WHAT IS NEEDED.
Please answer from the tractor forum thread: what does Ingersoll444 suggest may have been taken out of the picture?

Ken, that is one great looking 8N. The owner should be proud. 

I got to ask, Has the picture be doctored? Not the tractor area but over on the right up just a little for the bottom and up to passed the rear tire. Could be my ’puter or my old eyes?

:cpu:


----------



## psrumors (Apr 25, 2004)

John, your right, something is a miss there.


----------



## Ingersoll444 (Sep 17, 2003)

Looks like maybe there was another tractor in the picture that was taken out.


GREAT looking tractor though. I realy am inpressed with the job some people can do. I know the best I could hope for is a nice worker out of mine. Realy not enough to work with


----------



## Ken N Tx (Sep 20, 2003)

> _Originally posted by John-in-Ga _
> *Ken, that is one great looking 8N. The owner should be proud.
> 
> I got to ask, Has the picture be doctored? Not the tractor area but over on the right up just a little for the bottom and up to passed the rear tire. Could be my ’puter or my old eyes?
> ...


Dragnet: "Some names have been changed to protect the innocent"


----------



## John-in-Ga (Sep 22, 2003)

Thanks Ken, Like Jack Web, we wanted "just the facts, Sir." 

Again great looking tractor.

:cpu:


----------



## gmmiller1 (Dec 15, 2004)

*Inferior Distributor Parts Quality*

whoops! Wrong place!


----------

RECORDED DATA.
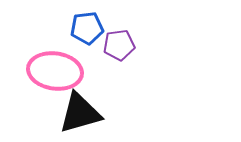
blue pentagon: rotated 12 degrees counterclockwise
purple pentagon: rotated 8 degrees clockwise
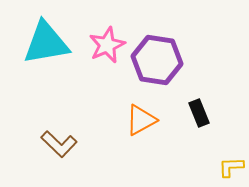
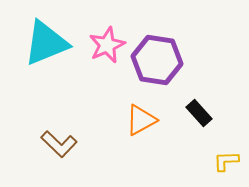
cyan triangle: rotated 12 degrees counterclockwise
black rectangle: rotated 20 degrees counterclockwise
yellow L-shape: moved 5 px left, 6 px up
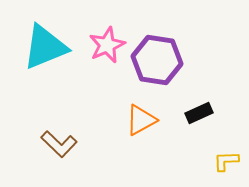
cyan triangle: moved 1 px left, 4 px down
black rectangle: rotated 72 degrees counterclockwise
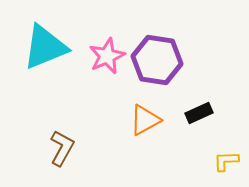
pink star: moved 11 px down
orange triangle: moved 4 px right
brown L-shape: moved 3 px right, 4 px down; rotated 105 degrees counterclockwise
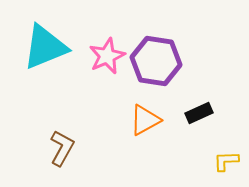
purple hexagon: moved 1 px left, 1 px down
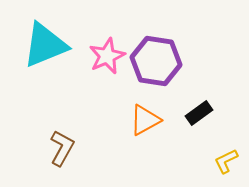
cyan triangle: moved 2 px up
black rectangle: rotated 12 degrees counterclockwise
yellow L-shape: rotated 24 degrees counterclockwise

--

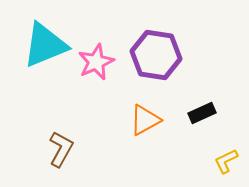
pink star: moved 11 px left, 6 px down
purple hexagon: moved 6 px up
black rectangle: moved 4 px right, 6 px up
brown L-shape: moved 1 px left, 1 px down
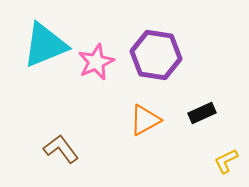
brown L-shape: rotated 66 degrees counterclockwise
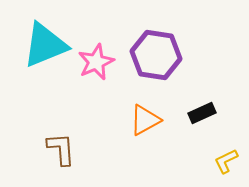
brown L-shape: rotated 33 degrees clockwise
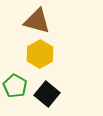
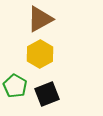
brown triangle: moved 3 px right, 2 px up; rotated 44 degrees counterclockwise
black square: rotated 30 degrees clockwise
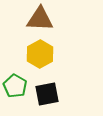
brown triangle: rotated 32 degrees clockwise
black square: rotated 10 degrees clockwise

ANSWER TO THIS PROBLEM.
Another tractor.